Exercise instructions:
Every line from the one with "ion. To support and celebrate those" through the end of the material below, both ends included, should be transcribed exactly, without pictures.

=== Section Start ===

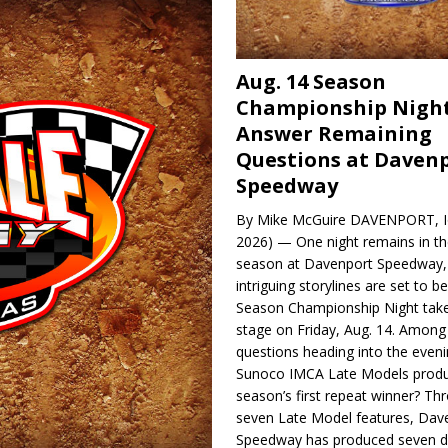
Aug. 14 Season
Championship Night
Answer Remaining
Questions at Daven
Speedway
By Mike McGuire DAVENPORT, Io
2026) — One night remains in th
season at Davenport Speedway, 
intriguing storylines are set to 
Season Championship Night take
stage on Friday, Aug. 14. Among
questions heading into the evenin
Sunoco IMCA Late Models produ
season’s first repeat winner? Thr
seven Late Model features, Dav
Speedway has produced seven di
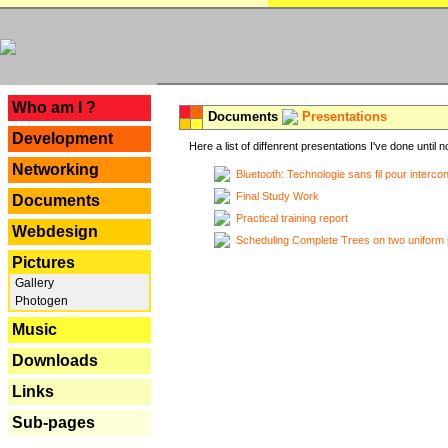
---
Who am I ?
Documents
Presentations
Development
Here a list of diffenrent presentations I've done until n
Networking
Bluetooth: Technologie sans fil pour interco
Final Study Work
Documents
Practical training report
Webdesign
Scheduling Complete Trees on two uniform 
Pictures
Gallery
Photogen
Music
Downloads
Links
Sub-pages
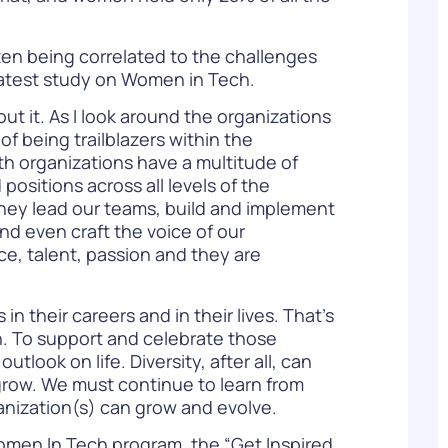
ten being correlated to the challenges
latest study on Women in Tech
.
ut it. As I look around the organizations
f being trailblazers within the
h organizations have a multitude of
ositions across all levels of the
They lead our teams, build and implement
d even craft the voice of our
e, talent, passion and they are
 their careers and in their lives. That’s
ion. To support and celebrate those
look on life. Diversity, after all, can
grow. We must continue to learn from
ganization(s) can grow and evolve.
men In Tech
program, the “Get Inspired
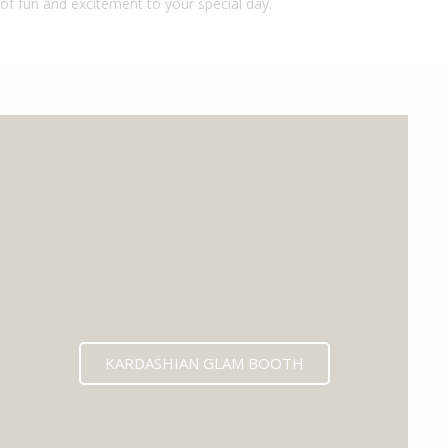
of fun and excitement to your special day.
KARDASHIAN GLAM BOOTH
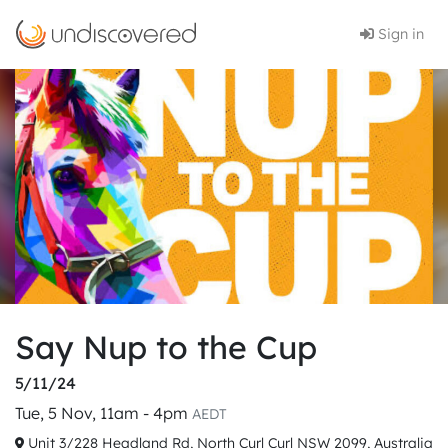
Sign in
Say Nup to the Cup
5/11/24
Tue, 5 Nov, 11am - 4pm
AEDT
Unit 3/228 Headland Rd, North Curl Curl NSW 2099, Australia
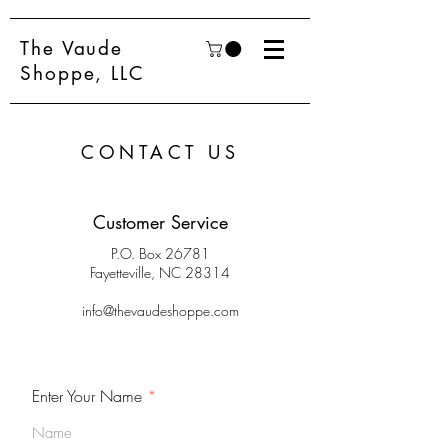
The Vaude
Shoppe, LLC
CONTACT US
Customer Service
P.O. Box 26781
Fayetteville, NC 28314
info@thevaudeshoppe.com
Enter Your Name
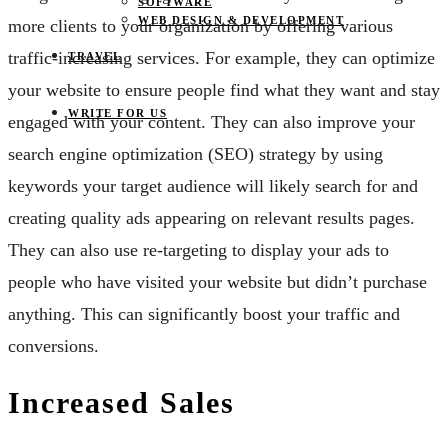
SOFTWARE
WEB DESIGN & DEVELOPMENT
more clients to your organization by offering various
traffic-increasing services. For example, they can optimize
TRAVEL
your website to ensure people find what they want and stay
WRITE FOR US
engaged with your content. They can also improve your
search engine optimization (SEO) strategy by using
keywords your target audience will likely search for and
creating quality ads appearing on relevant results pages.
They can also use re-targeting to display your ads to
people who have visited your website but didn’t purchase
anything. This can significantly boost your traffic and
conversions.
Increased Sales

=== Section End ===

Solution to the problem:
ion. To support and celebrate those
look on life. Diversity, after all, can
grow. We must continue to learn from
ganization(s) can grow and evolve.
men In Tech
program, the “Get Inspired
of fun and excitement to your special day.
KARDASHIAN GLAM BOOTH
Sign in
Say Nup to the Cup
5/11/24
Tue, 5 Nov, 11am - 4pm
AEDT
Unit 3/228 Headland Rd, North Curl Curl NSW 2099, Australia
The Vaude
Shoppe, LLC
CONTACT US
Customer Service
P.O. Box 26781
Fayetteville, NC 28314
info@thevaudeshoppe.com
Enter Your Name
SOFTWARE
WEB DESIGN & DEVELOPMENT
more clients to your organization by offering various
traffic-increasing services. For example, they can optimize
TRAVEL
your website to ensure people find what they want and stay
WRITE FOR US
engaged with your content. They can also improve your
search engine optimization (SEO) strategy by using
keywords your target audience will likely search for and
creating quality ads appearing on relevant results pages.
They can also use re-targeting to display your ads to
people who have visited your website but didn’t purchase
anything. This can significantly boost your traffic and
conversions.
Increased Sales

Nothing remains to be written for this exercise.